Os planos do filme refletem com maestria todos os aspectos da narrativa. O uso de planos gerais e de conjunto em cenas dialogadas e as grandes elipses entre planos definem uma narrativa constituída à semelhança da memória, pontuando apenas os acontecimentos estritamente relevantes de forma contínua e fechada. De modo que cada corte se dá de forma extremamente controlada e precisa: corta-se para progredir a outro fragmento de memória ou para se dizer algo extremamente importante.

Um dos mais potentes exemplos deste recurso está na cena em que Paulo Honório, após grande insistência, finalmente consegue conquistar Madalena. Um plano de conjunto enquadra o casal discutindo os termos do casamento, ao qual Madalena é extremamente resistente. Após um ultimato de Paulo Honório se dá um corte para o close-up de seu rosto forte e decidido e, em seguida, um novo corte ao rosto titubeante – quase amedrontado – de Madalena. Nesta sucessão de planos é sintetizado com grande potência o domínio de Paulo Honório sobre aquela que, à partir daí, se torna sua esposa. O corte aqui apresenta sua potência máxima: uma imagem ganha uma infinidade de significados.

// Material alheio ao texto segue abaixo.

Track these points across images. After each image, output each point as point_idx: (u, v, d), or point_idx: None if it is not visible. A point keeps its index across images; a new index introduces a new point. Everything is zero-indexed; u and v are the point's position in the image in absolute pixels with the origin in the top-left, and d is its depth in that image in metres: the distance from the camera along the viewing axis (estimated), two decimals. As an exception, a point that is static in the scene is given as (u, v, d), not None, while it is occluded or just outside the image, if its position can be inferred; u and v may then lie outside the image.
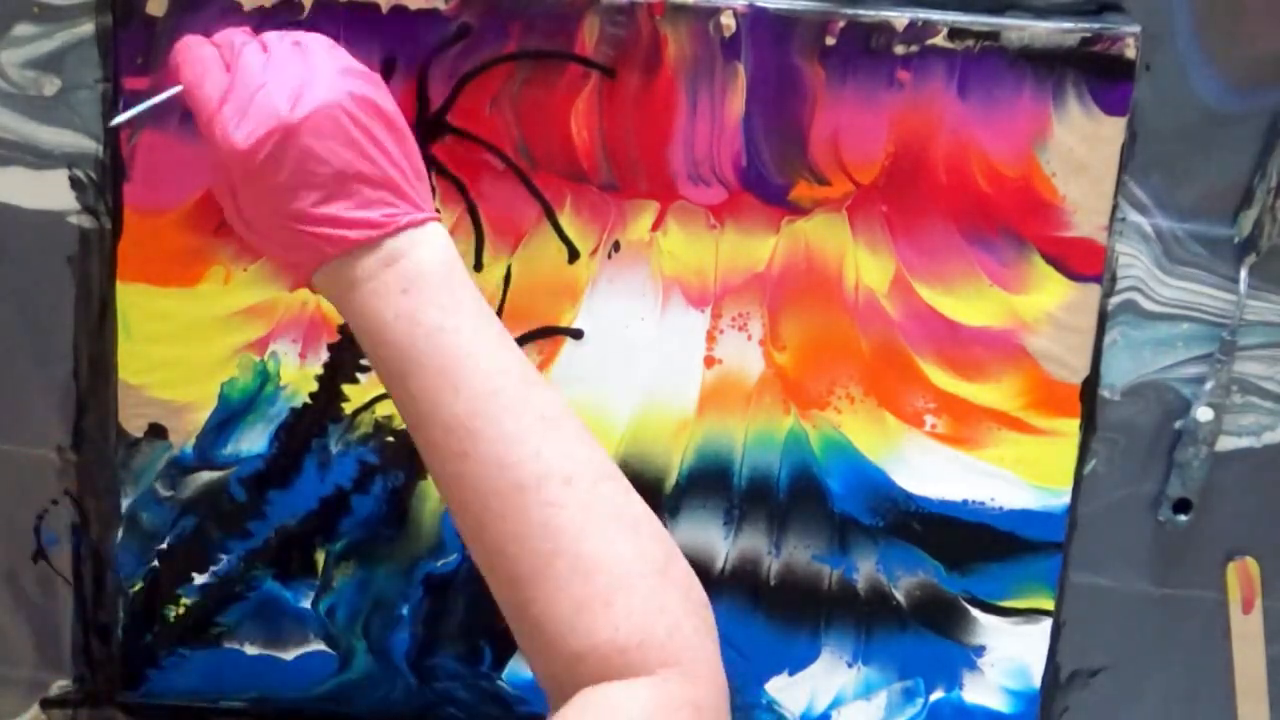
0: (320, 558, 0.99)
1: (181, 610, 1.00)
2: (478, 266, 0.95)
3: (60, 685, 1.02)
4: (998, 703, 1.00)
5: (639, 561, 0.77)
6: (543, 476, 0.78)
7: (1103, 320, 0.95)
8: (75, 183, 0.95)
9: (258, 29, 0.91)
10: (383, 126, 0.82)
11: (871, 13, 0.91)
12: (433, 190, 0.94)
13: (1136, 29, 0.91)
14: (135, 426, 0.98)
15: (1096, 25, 0.91)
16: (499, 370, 0.80)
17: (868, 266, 0.95)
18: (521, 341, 0.96)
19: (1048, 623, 0.99)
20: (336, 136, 0.80)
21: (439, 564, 1.00)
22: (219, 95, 0.82)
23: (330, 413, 0.98)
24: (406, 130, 0.83)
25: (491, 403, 0.79)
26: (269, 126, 0.79)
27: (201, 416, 0.98)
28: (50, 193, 0.95)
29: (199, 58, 0.85)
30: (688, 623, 0.77)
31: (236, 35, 0.86)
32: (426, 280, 0.80)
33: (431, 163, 0.94)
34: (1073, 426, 0.96)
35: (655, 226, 0.95)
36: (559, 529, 0.77)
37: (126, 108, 0.88)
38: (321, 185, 0.80)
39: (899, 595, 0.99)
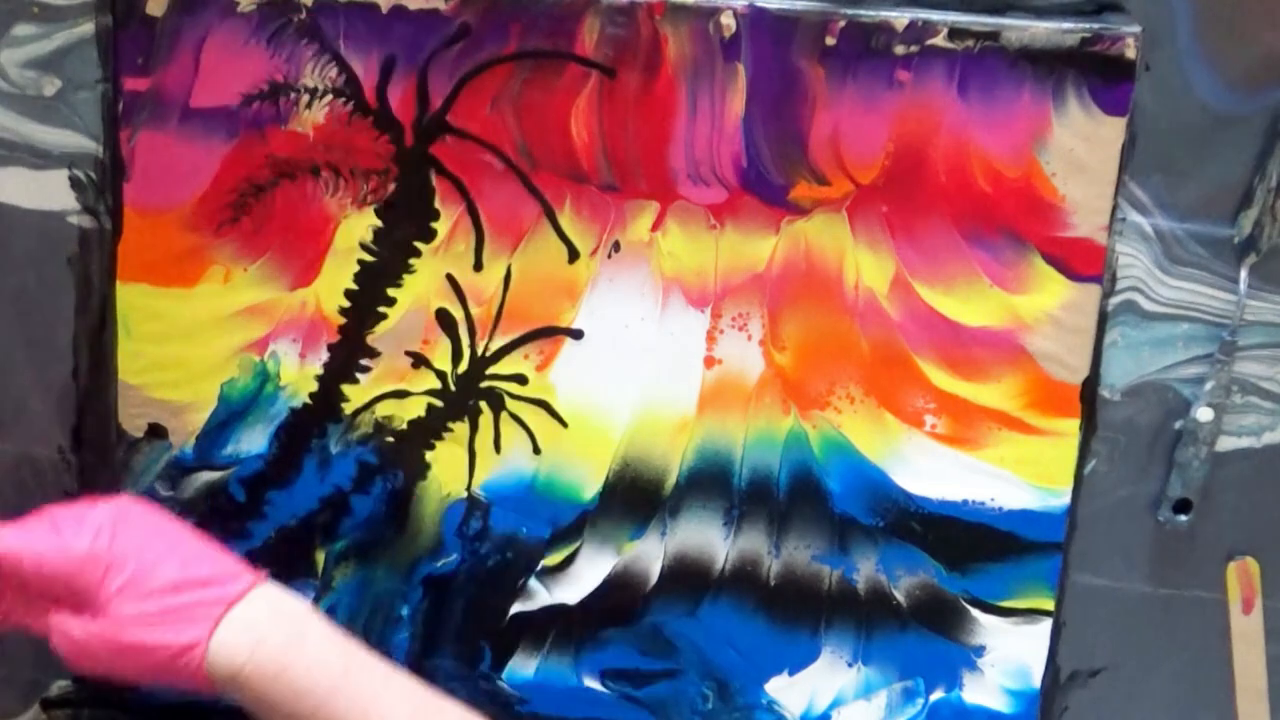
0: (320, 558, 1.00)
1: (181, 610, 1.00)
2: (478, 266, 0.95)
3: (60, 685, 1.02)
4: (998, 703, 1.00)
5: None
6: None
7: (1103, 320, 0.95)
8: (75, 183, 0.95)
9: (258, 28, 0.91)
10: (154, 528, 0.84)
11: (871, 13, 0.91)
12: (433, 190, 0.94)
13: (1136, 29, 0.91)
14: (135, 426, 0.98)
15: (1096, 25, 0.91)
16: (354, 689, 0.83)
17: (868, 266, 0.95)
18: (522, 341, 0.96)
19: (1048, 623, 0.99)
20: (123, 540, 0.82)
21: (439, 564, 1.00)
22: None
23: (330, 413, 0.98)
24: (164, 533, 0.85)
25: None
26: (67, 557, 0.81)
27: (201, 416, 0.98)
28: (50, 193, 0.96)
29: None
30: None
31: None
32: (271, 637, 0.82)
33: (431, 163, 0.94)
34: (1073, 426, 0.96)
35: (655, 226, 0.95)
36: None
37: None
38: (139, 596, 0.81)
39: (899, 595, 0.99)
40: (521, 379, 0.97)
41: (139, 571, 0.81)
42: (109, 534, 0.81)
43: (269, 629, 0.81)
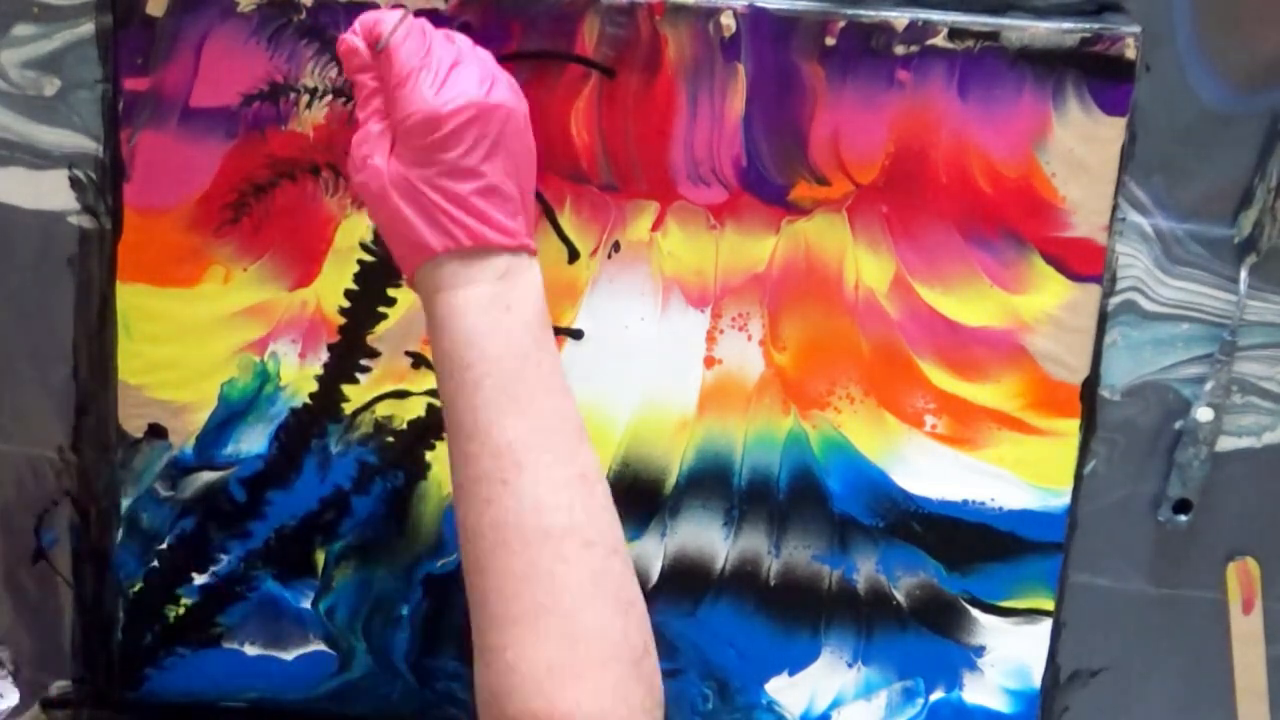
0: (320, 558, 1.00)
1: (181, 610, 1.00)
2: (478, 266, 0.95)
3: (60, 685, 1.02)
4: (998, 703, 1.00)
5: (622, 645, 0.77)
6: (568, 531, 0.78)
7: (1103, 320, 0.95)
8: (75, 183, 0.95)
9: (258, 28, 0.91)
10: (529, 151, 0.85)
11: (871, 13, 0.91)
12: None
13: (1136, 29, 0.91)
14: (135, 427, 0.98)
15: (1096, 25, 0.91)
16: (561, 415, 0.81)
17: (868, 266, 0.95)
18: (521, 341, 0.96)
19: (1048, 623, 0.99)
20: (510, 141, 0.82)
21: (439, 564, 1.00)
22: (418, 60, 0.82)
23: (330, 413, 0.98)
24: (535, 164, 0.86)
25: (547, 442, 0.79)
26: (467, 99, 0.81)
27: (201, 417, 0.98)
28: (50, 193, 0.95)
29: (409, 24, 0.85)
30: (643, 719, 0.77)
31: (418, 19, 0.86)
32: (528, 306, 0.82)
33: (431, 163, 0.94)
34: (1073, 426, 0.96)
35: (655, 227, 0.95)
36: (563, 587, 0.77)
37: None
38: (482, 178, 0.81)
39: (899, 595, 0.99)
40: (521, 379, 0.97)
41: (472, 163, 0.81)
42: (493, 119, 0.82)
43: (484, 289, 0.81)
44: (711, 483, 0.98)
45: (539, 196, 0.94)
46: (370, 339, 0.97)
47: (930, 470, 0.97)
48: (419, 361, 0.97)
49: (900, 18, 0.91)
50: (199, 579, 1.00)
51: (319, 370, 0.97)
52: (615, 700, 0.76)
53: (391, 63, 0.83)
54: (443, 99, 0.81)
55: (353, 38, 0.84)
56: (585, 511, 0.79)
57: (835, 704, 1.01)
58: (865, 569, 0.99)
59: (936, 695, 1.00)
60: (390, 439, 0.98)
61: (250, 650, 1.00)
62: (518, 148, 0.83)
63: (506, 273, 0.82)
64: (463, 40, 0.86)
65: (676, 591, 0.99)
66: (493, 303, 0.81)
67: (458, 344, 0.81)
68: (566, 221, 0.95)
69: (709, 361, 0.97)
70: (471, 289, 0.81)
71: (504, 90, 0.83)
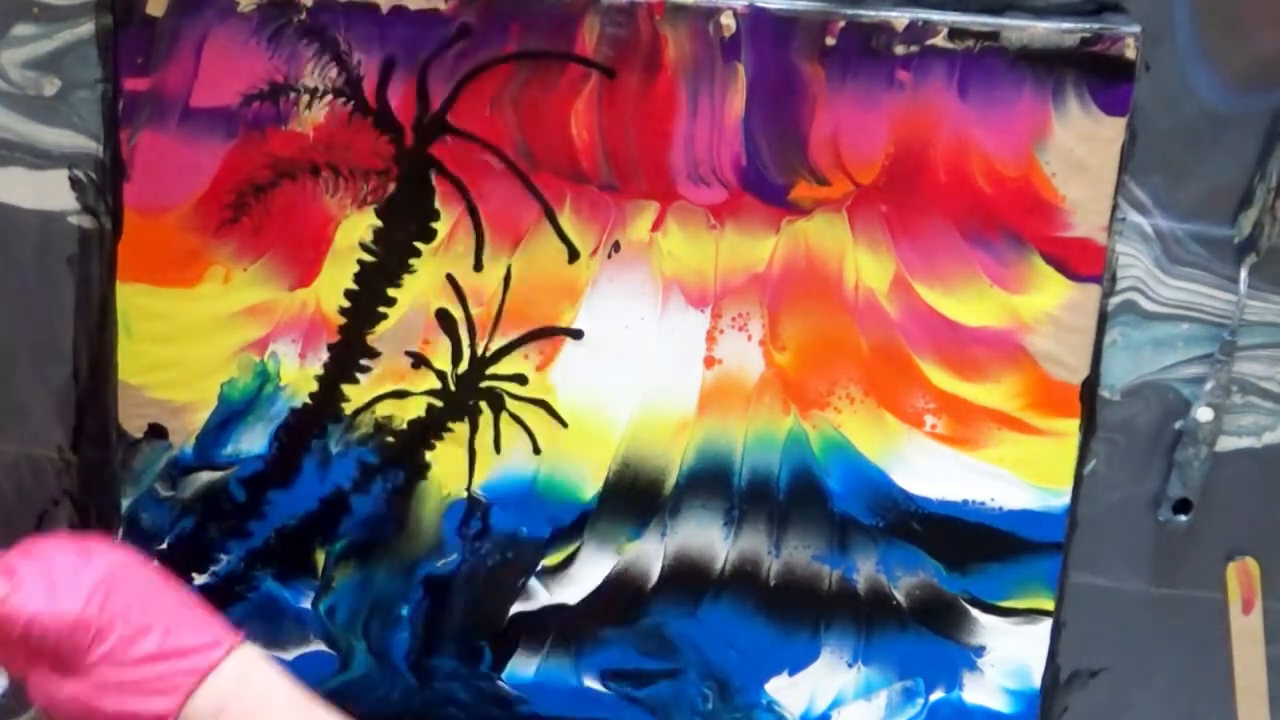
0: (320, 558, 1.00)
1: (181, 610, 1.00)
2: (478, 266, 0.95)
3: (60, 685, 1.02)
4: (998, 703, 1.00)
5: None
6: None
7: (1103, 320, 0.95)
8: (75, 183, 0.95)
9: (258, 28, 0.91)
10: (146, 583, 0.86)
11: (871, 13, 0.91)
12: (433, 191, 0.94)
13: (1136, 29, 0.91)
14: (135, 426, 0.98)
15: (1096, 25, 0.91)
16: None
17: (868, 266, 0.95)
18: (522, 341, 0.96)
19: (1048, 623, 0.99)
20: (117, 596, 0.84)
21: (439, 564, 1.00)
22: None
23: (330, 413, 0.98)
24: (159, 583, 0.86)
25: None
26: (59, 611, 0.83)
27: (201, 416, 0.98)
28: (50, 193, 0.95)
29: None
30: None
31: None
32: (278, 683, 0.85)
33: (431, 163, 0.94)
34: (1073, 426, 0.96)
35: (655, 226, 0.95)
36: None
37: None
38: (143, 636, 0.83)
39: (899, 595, 0.99)
40: (521, 379, 0.97)
41: (123, 639, 0.83)
42: (101, 597, 0.83)
43: (234, 701, 0.83)
44: (711, 483, 0.98)
45: (539, 196, 0.94)
46: (370, 339, 0.97)
47: (930, 470, 0.97)
48: (419, 361, 0.97)
49: (900, 18, 0.91)
50: (199, 579, 1.00)
51: (319, 370, 0.97)
52: None
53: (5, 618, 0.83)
54: (55, 610, 0.82)
55: None
56: None
57: (835, 704, 1.01)
58: (865, 569, 0.99)
59: (936, 695, 1.00)
60: (390, 439, 0.98)
61: (250, 650, 1.00)
62: (129, 594, 0.84)
63: (243, 674, 0.84)
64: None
65: (676, 591, 0.99)
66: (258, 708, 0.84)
67: None
68: (566, 221, 0.95)
69: (709, 361, 0.97)
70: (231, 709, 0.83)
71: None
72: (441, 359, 0.97)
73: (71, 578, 0.83)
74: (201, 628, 0.85)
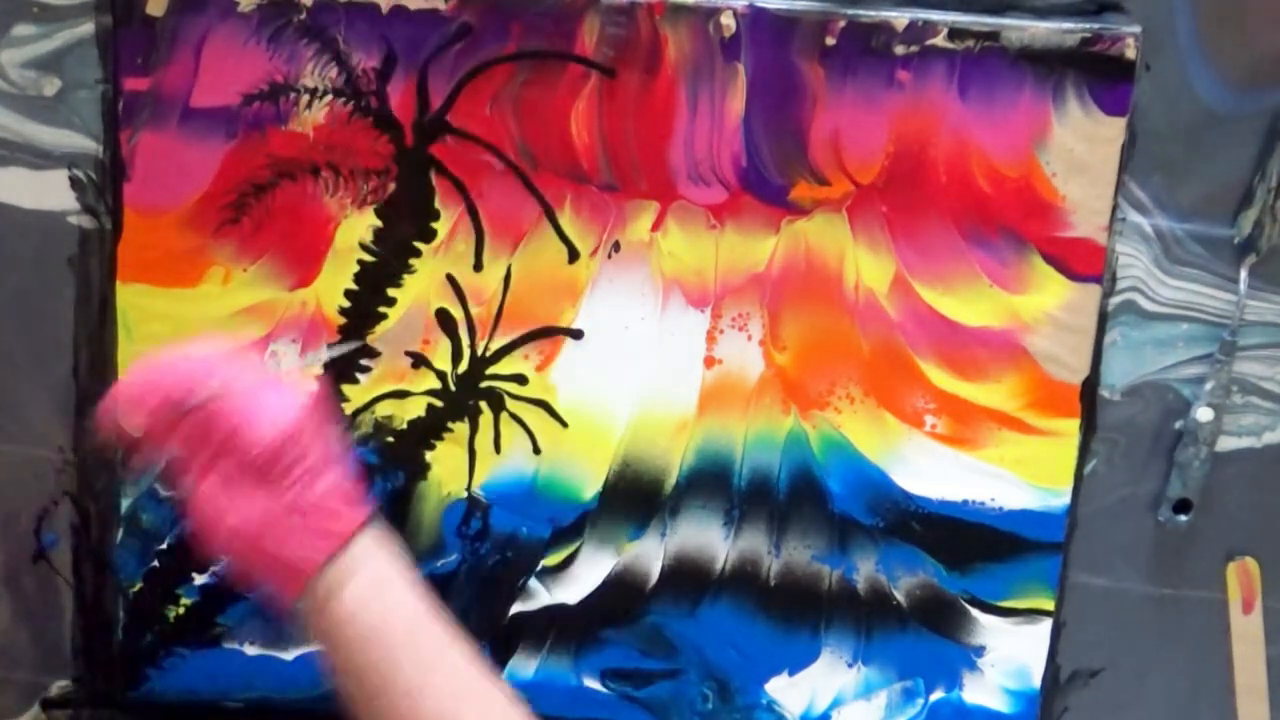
0: (320, 558, 0.99)
1: (181, 610, 1.00)
2: (478, 267, 0.95)
3: (60, 685, 1.02)
4: (998, 703, 1.00)
5: None
6: None
7: (1103, 320, 0.95)
8: (75, 183, 0.95)
9: (258, 28, 0.91)
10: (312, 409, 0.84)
11: (871, 13, 0.91)
12: (433, 190, 0.94)
13: (1136, 29, 0.91)
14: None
15: (1096, 25, 0.91)
16: (468, 654, 0.84)
17: (868, 266, 0.95)
18: (522, 341, 0.96)
19: (1048, 623, 0.99)
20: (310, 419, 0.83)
21: (439, 564, 1.00)
22: (236, 401, 0.82)
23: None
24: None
25: (474, 685, 0.83)
26: (291, 413, 0.82)
27: (201, 416, 0.98)
28: (50, 193, 0.95)
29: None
30: None
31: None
32: (397, 571, 0.84)
33: (431, 163, 0.94)
34: (1073, 426, 0.96)
35: (655, 226, 0.95)
36: None
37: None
38: (326, 473, 0.82)
39: (899, 595, 0.99)
40: (521, 379, 0.97)
41: (312, 467, 0.81)
42: (308, 419, 0.82)
43: (367, 565, 0.82)
44: (711, 483, 0.98)
45: (539, 196, 0.94)
46: (370, 339, 0.97)
47: (930, 470, 0.97)
48: (419, 361, 0.97)
49: (900, 18, 0.91)
50: (199, 579, 1.00)
51: (319, 370, 0.97)
52: None
53: (215, 415, 0.82)
54: (272, 421, 0.81)
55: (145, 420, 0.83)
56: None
57: (835, 704, 1.01)
58: (865, 569, 0.99)
59: (936, 695, 1.00)
60: (390, 439, 0.98)
61: (250, 650, 1.00)
62: (316, 418, 0.83)
63: (371, 548, 0.83)
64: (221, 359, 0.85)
65: (676, 591, 0.99)
66: (379, 584, 0.83)
67: (364, 640, 0.82)
68: (566, 221, 0.95)
69: (709, 361, 0.97)
70: (355, 582, 0.82)
71: (290, 387, 0.84)
72: (441, 359, 0.97)
73: (277, 395, 0.82)
74: (354, 485, 0.84)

Os planos estáticos refletem a imutabilidade de São Bernardo. Dentro da propriedade, tudo se passa com dureza e determinação. É simbólico notar que há apenas dois planos em que a câmera se movimenta em todo o filme: o primeiro, quando Paulo conhece Madalena e acompanha a menina e sua tia para um pequeno hotel onde estão hospedadas – pois na vida de Madalena livre de São Bernardo, existe ainda a possibilidade da mudança e do movimento. O segundo se dá numa discussão política na mesa de jantar quando a câmera, que de início privilegia a ala defensora de ideais conservadores (padre, banqueiro e o próprio fazendeiro), move-se suavemente para o lado, reenquadrando o exato mesmo quadro anterior, mas de maneira simetricamente oposta, privilegiando agora a ala “comunista”, da qual Madalena faz parte. Pela primeira vez, em toda a narrativa do filme, o interesse de Paulo se voltou à sua esposa e compreendemos isso surpreendidos por este único movimento de mudança de ponto de vista. Leon sintetiza a transição mental de Paulo Honório que, incapaz de submeter a esposa às suas ideias, desenvolve um ciúme obsessivo. Basta, portanto, um tímido movimento de câmera para que toda a complexa psicologia desta cena se revele de maneira estrondosa.

Conta-se, dentre os causos que envolvem a produção, que a opção estética de Hirzsman para este filme decorreu em muito por uma questão de produção: sem dinheiro nem alternativa, contavam com uma quantidade limitada de rolos de película, o que obrigou a equipe a privilegiar planos-sequência sintéticos e evitar movimentos que pudessem comprometer os planos gravados. Acaso ou planejamento minucioso, o que de fato nos importa é o resultado estético e imagético impresso na película. Neste sentido, São Bernardo, por meio de seus planos bem arquitetados, configura-se em uma obra que sintetiza de maneira extremamente bem realizada a relação entre o plano e a montagem. Utilizando-se de uma linguagem enxuta e concisa, aponta na direção de um cinema comprometido com a concepção estética precisa e o potencial narrativo das imagens em si. Fundamenta um cinema ousado em que cada plano, cada quadro, compõem-se como se fossem a única imagem possível.